How to check if values of 'column1' are within +-20% range of values of 'column2' using Amazon Deequ?

877 Views Asked by At

So, I'm using Amazon Deequ in spark, and I have a dataframe 'df' with two columns being of type 'Long' or numeric. I simply want to check:

value(column1) lies between value(column2)-20% and value(column2)+20% for all rows

I'm not sure what check to put here:

val verificationResult: VerificationResult = { VerificationSuite()
  .onData(df)
  .addCheck(
    Check(CheckLevel.Error, "Review Check")
      //.funtionToCheckThis()
    )
  .run()
1

There are 1 best solutions below

4
On BEST ANSWER

Check has a method satisfies which can take a column expression as condition parameter.
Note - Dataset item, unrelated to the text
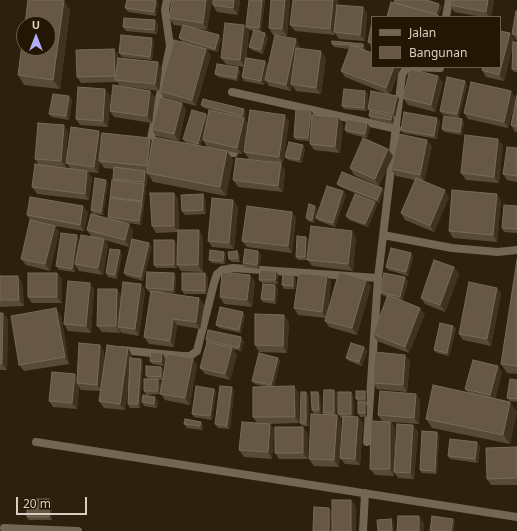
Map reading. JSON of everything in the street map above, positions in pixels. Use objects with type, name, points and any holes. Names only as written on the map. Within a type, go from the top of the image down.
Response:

To check whether column1 is between -20%column2 and +20%column2, you can use expression like:

|column1 - column2| < 0.20*column2

or column1 between 0.80*column2 and 1.20*column2:

val verificationResult: VerificationResult = {
  VerificationSuite()
    .onData(df)
    .addCheck(
      Check(CheckLevel.Error, "Review Check")
        .satisfies(
          "abs(column1 - column2) <= 0.20 * column2",
          "value(column1) lies between value(column2)-20% and value(column2)+20%"
        )
    ).run()
}